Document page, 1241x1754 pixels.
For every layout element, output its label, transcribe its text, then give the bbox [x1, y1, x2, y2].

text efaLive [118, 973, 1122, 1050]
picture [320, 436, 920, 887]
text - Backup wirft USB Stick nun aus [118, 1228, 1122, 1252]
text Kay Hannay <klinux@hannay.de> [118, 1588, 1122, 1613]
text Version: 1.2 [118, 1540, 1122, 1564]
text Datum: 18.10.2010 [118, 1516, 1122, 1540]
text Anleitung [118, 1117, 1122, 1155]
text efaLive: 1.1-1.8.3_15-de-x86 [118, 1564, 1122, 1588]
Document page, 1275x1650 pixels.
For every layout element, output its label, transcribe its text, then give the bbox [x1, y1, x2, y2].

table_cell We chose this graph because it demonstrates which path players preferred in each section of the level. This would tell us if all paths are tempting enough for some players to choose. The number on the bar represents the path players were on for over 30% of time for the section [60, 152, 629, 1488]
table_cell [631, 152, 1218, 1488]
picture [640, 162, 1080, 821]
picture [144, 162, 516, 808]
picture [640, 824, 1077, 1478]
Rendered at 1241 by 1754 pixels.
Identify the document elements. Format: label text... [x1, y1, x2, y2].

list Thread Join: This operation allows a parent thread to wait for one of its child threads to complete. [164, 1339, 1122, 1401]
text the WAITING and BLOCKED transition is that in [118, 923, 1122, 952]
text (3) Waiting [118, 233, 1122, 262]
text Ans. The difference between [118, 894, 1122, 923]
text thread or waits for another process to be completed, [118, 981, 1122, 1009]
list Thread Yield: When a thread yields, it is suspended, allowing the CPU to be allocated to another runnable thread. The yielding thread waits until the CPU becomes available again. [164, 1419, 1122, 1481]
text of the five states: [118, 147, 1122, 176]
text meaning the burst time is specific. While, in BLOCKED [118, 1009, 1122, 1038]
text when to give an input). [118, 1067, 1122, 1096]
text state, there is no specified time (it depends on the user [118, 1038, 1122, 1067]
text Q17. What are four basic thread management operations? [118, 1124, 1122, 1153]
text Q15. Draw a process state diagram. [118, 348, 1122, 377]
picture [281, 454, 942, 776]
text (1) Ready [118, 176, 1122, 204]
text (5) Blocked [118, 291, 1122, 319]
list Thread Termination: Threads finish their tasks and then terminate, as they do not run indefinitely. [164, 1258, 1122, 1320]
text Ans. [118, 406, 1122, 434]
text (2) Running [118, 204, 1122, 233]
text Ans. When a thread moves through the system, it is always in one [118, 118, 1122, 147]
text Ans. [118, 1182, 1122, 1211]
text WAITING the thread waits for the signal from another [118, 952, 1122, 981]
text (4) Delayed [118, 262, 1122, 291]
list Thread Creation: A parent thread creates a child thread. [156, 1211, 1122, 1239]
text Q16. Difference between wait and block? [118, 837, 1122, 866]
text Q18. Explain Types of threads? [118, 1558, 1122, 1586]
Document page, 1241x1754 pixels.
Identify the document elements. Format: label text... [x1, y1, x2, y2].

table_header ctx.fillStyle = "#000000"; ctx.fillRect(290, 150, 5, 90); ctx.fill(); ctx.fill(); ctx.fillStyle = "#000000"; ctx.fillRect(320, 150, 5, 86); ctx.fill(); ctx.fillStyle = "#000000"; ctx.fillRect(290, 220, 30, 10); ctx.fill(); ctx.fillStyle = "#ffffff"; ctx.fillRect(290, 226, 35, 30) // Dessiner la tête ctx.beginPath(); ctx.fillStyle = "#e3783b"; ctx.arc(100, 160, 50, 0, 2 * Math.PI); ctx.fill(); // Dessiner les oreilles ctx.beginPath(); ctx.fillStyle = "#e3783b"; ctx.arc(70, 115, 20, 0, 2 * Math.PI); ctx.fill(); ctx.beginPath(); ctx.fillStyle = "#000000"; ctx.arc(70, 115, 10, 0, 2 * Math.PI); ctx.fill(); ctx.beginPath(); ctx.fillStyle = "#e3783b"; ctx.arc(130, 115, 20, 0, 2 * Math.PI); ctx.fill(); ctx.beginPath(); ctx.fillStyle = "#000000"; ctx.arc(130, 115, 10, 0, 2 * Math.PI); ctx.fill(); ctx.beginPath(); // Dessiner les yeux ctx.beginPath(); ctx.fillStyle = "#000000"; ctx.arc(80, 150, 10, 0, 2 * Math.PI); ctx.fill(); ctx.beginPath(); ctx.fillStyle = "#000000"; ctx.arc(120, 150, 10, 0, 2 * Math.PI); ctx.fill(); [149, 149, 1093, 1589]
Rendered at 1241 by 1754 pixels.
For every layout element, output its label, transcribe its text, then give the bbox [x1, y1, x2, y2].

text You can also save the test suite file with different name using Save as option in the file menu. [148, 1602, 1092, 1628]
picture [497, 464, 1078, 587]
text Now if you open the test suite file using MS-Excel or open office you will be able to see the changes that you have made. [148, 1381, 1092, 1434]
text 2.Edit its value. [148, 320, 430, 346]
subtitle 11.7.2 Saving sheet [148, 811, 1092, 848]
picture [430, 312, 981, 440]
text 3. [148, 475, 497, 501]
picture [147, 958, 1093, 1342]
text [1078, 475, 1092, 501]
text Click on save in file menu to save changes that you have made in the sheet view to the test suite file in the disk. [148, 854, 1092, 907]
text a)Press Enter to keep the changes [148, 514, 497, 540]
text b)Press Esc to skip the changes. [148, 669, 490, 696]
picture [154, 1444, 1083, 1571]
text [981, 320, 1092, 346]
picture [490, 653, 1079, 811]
◇ ◇ ◇
Quote all of the rows above verbatim, leaving out nothing and changing nothing.

Document page, 1241x1754 pixels.
For every layout element, output its label, transcribe its text, then give the bbox [x1, y1, x2, y2].

text efaLive [118, 973, 1122, 1050]
picture [320, 436, 920, 887]
text - Backup wirft USB Stick nun aus [118, 1228, 1122, 1252]
text Kay Hannay <klinux@hannay.de> [118, 1588, 1122, 1613]
text Version: 1.2 [118, 1540, 1122, 1564]
text Datum: 18.10.2010 [118, 1516, 1122, 1540]
text Anleitung [118, 1117, 1122, 1155]
text efaLive: 1.1-1.8.3_15-de-x86 [118, 1564, 1122, 1588]
Document page, 1275x1650 pixels.
For every layout element, output its label, transcribe its text, then give the bbox [x1, y1, x2, y2].

table_cell We chose this graph because it demonstrates which path players preferred in each section of the level. This would tell us if all paths are tempting enough for some players to choose. The number on the bar represents the path players were on for over 30% of time for the section [60, 152, 629, 1488]
table_cell [631, 152, 1218, 1488]
picture [640, 162, 1080, 821]
picture [144, 162, 516, 808]
picture [640, 824, 1077, 1478]
Rendered at 1241 by 1754 pixels.
Identify the document elements. Format: label text... [x1, y1, x2, y2].

list Thread Join: This operation allows a parent thread to wait for one of its child threads to complete. [164, 1339, 1122, 1401]
text the WAITING and BLOCKED transition is that in [118, 923, 1122, 952]
text (3) Waiting [118, 233, 1122, 262]
text Ans. The difference between [118, 894, 1122, 923]
text thread or waits for another process to be completed, [118, 981, 1122, 1009]
list Thread Yield: When a thread yields, it is suspended, allowing the CPU to be allocated to another runnable thread. The yielding thread waits until the CPU becomes available again. [164, 1419, 1122, 1481]
text of the five states: [118, 147, 1122, 176]
text meaning the burst time is specific. While, in BLOCKED [118, 1009, 1122, 1038]
text when to give an input). [118, 1067, 1122, 1096]
text state, there is no specified time (it depends on the user [118, 1038, 1122, 1067]
text Q17. What are four basic thread management operations? [118, 1124, 1122, 1153]
text Q15. Draw a process state diagram. [118, 348, 1122, 377]
picture [281, 454, 942, 776]
text (1) Ready [118, 176, 1122, 204]
text (5) Blocked [118, 291, 1122, 319]
list Thread Termination: Threads finish their tasks and then terminate, as they do not run indefinitely. [164, 1258, 1122, 1320]
text Ans. [118, 406, 1122, 434]
text (2) Running [118, 204, 1122, 233]
text Ans. When a thread moves through the system, it is always in one [118, 118, 1122, 147]
text Ans. [118, 1182, 1122, 1211]
text WAITING the thread waits for the signal from another [118, 952, 1122, 981]
text (4) Delayed [118, 262, 1122, 291]
list Thread Creation: A parent thread creates a child thread. [156, 1211, 1122, 1239]
text Q16. Difference between wait and block? [118, 837, 1122, 866]
text Q18. Explain Types of threads? [118, 1558, 1122, 1586]
Document page, 1241x1754 pixels.
Identify the document elements. Format: label text... [x1, y1, x2, y2].

table_header ctx.fillStyle = "#000000"; ctx.fillRect(290, 150, 5, 90); ctx.fill(); ctx.fill(); ctx.fillStyle = "#000000"; ctx.fillRect(320, 150, 5, 86); ctx.fill(); ctx.fillStyle = "#000000"; ctx.fillRect(290, 220, 30, 10); ctx.fill(); ctx.fillStyle = "#ffffff"; ctx.fillRect(290, 226, 35, 30) // Dessiner la tête ctx.beginPath(); ctx.fillStyle = "#e3783b"; ctx.arc(100, 160, 50, 0, 2 * Math.PI); ctx.fill(); // Dessiner les oreilles ctx.beginPath(); ctx.fillStyle = "#e3783b"; ctx.arc(70, 115, 20, 0, 2 * Math.PI); ctx.fill(); ctx.beginPath(); ctx.fillStyle = "#000000"; ctx.arc(70, 115, 10, 0, 2 * Math.PI); ctx.fill(); ctx.beginPath(); ctx.fillStyle = "#e3783b"; ctx.arc(130, 115, 20, 0, 2 * Math.PI); ctx.fill(); ctx.beginPath(); ctx.fillStyle = "#000000"; ctx.arc(130, 115, 10, 0, 2 * Math.PI); ctx.fill(); ctx.beginPath(); // Dessiner les yeux ctx.beginPath(); ctx.fillStyle = "#000000"; ctx.arc(80, 150, 10, 0, 2 * Math.PI); ctx.fill(); ctx.beginPath(); ctx.fillStyle = "#000000"; ctx.arc(120, 150, 10, 0, 2 * Math.PI); ctx.fill(); [149, 149, 1093, 1589]
Rendered at 1241 by 1754 pixels.
For every layout element, output its label, transcribe its text, then give the bbox [x1, y1, x2, y2].

text You can also save the test suite file with different name using Save as option in the file menu. [148, 1602, 1092, 1628]
picture [497, 464, 1078, 587]
text Now if you open the test suite file using MS-Excel or open office you will be able to see the changes that you have made. [148, 1381, 1092, 1434]
text 2.Edit its value. [148, 320, 430, 346]
subtitle 11.7.2 Saving sheet [148, 811, 1092, 848]
picture [430, 312, 981, 440]
text 3. [148, 475, 497, 501]
picture [147, 958, 1093, 1342]
text [1078, 475, 1092, 501]
text Click on save in file menu to save changes that you have made in the sheet view to the test suite file in the disk. [148, 854, 1092, 907]
text a)Press Enter to keep the changes [148, 514, 497, 540]
text b)Press Esc to skip the changes. [148, 669, 490, 696]
picture [154, 1444, 1083, 1571]
text [981, 320, 1092, 346]
picture [490, 653, 1079, 811]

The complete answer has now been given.